Denis Koroskin wrote:
On Mon, 14 Dec 2009 22:15:06 +0300, Andrei Alexandrescu
<[email protected]> wrote:
Eldar Insafutdinov wrote:
dsimcha Wrote:
I mentioned this deep in another thread, but I think it deserves its
own
thread. Can we get something like:
void doStuff(T)(const ref T val) {
// do stuff.
}
T getVal() {
return someValue;
}
void main() {
doStuff(getVal()); // Doesn't currently work.
}
For non-const ref parameters, it's understandable that passing
rvalues in
doesn't work because this is likely a bug that the compiler should
catch.
However, for const ref parameters, can't the compiler just
implicitly put the
value on the caller's stack frame and convert it to an lvalue rather
than
forcing the programmer to write the boilerplate to do this
manually? This
would result in:
doStuff(getVal()); -->
auto __temp = getVal();
doStuff(__temp);
My vote for it.
Binding rvalues to const references was probably the single most
hurtful design decisions for C++. I don't have time to explain now,
but in short I think all of the problems that were addressed by rvalue
references, and most of the aggravation within the design of rvalue
references, are owed by that one particular conversion.

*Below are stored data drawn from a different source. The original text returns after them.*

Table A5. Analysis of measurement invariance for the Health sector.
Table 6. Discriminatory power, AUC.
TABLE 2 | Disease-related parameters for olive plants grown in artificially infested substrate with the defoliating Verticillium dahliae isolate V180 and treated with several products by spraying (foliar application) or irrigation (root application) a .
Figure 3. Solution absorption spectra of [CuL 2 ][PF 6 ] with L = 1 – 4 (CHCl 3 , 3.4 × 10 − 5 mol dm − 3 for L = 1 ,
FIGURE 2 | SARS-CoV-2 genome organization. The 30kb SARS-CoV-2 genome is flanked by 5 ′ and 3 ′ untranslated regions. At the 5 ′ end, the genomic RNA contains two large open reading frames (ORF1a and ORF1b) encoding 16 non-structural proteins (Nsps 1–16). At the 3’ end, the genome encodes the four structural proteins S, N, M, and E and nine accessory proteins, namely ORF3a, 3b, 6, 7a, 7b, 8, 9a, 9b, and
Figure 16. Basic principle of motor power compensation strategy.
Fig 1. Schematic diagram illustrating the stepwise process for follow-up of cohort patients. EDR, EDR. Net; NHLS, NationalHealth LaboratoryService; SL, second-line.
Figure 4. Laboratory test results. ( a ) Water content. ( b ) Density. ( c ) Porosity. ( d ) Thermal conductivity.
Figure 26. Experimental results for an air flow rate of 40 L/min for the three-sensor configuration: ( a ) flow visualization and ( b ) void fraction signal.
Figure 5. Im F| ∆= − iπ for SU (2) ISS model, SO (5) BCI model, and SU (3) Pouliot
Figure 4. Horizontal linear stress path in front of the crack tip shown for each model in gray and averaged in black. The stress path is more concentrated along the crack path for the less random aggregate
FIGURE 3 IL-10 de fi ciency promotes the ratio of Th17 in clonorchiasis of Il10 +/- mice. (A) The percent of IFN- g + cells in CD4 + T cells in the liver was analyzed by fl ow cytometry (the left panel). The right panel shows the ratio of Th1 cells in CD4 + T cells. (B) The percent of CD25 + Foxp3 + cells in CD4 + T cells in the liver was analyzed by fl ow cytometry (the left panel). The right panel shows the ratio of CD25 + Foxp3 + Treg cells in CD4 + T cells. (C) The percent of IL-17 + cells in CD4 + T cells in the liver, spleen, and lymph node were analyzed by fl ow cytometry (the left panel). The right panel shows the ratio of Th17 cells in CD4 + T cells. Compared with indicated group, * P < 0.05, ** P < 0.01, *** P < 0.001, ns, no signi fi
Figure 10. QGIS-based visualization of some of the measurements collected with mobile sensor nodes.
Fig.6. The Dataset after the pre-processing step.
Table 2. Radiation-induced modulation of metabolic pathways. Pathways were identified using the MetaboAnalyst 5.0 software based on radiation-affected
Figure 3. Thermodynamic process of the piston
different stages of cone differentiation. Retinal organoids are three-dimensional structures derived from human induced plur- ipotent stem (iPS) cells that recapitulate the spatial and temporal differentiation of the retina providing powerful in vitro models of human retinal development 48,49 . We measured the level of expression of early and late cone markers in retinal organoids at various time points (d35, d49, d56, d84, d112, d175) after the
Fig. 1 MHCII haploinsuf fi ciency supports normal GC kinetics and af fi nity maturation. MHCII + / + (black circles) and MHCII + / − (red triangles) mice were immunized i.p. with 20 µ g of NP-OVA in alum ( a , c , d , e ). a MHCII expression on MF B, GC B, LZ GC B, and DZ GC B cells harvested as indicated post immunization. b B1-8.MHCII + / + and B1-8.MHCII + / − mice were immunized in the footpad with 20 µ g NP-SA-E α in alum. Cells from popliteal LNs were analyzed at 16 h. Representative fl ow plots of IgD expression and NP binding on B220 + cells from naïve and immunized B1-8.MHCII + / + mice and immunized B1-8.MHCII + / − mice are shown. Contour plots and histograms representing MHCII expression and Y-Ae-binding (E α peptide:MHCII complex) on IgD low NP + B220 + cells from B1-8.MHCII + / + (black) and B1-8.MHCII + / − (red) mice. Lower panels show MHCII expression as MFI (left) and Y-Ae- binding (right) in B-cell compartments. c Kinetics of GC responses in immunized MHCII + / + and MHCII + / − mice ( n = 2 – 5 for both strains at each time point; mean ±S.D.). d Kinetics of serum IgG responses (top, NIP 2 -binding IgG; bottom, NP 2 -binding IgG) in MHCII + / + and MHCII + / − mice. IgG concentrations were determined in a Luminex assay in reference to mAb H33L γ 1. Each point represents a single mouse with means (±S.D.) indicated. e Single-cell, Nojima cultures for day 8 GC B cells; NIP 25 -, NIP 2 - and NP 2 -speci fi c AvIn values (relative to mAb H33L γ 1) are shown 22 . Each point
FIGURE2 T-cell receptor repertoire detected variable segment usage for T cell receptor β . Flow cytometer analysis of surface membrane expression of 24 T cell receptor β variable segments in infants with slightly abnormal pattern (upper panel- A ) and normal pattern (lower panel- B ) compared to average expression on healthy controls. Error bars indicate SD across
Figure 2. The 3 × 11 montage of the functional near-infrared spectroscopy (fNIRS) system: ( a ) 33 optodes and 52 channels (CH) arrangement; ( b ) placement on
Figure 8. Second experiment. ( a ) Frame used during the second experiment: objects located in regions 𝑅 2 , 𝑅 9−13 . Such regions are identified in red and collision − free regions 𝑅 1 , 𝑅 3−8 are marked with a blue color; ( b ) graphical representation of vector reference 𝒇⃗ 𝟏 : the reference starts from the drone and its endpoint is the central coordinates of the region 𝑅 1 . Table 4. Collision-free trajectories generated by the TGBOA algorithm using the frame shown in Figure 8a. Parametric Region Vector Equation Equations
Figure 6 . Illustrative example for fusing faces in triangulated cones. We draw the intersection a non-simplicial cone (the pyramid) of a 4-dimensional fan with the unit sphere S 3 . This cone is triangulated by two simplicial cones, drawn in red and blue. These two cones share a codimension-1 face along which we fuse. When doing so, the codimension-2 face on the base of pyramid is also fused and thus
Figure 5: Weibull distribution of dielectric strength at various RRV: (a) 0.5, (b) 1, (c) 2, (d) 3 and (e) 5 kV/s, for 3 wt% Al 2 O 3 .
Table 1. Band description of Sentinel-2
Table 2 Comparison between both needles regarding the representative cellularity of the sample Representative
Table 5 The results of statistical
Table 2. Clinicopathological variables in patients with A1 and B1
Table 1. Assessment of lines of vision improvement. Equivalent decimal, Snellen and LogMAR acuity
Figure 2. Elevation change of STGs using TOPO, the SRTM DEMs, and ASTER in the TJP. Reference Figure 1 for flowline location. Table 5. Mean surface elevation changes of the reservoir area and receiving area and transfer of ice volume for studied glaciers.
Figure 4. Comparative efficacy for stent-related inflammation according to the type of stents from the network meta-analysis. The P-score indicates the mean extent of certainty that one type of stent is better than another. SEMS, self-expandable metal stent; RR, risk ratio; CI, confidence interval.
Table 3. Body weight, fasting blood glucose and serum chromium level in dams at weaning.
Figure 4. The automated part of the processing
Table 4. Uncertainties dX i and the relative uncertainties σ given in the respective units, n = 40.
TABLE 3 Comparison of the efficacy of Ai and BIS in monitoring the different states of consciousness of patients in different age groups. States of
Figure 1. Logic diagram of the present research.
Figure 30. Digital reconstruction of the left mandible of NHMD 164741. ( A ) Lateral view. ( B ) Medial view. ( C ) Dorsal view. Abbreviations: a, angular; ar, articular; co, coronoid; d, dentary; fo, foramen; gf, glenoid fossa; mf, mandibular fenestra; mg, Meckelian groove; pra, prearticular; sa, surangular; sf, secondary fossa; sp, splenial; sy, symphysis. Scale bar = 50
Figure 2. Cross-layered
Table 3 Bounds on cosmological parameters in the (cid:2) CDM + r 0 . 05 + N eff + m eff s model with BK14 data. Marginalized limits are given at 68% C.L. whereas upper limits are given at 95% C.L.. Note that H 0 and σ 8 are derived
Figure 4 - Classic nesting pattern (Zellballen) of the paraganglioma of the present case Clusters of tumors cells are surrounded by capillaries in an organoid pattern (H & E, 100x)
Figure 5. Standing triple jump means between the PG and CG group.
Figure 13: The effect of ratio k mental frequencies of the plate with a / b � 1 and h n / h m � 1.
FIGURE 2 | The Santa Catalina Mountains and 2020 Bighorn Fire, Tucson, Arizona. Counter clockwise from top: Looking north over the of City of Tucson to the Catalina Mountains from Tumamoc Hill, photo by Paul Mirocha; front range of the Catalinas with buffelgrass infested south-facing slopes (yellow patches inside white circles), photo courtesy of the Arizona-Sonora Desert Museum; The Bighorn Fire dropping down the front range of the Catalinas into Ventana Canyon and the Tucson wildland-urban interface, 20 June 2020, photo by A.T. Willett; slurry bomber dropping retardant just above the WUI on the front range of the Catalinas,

If we ever allow automatic conversion of an rvalue to a ref, we should
know very well what we're doing.
Andrei
What about allowing binding rvalue to final ref const(T) (final would
mean tail-const and wouldn't allow taking address of that variable)?
Wouldn't that allow the feature while side-stepping all the issues?
It might (though I personally think not), but it would complicate the
language. My opinion: if a function wants a ref, give it a ref.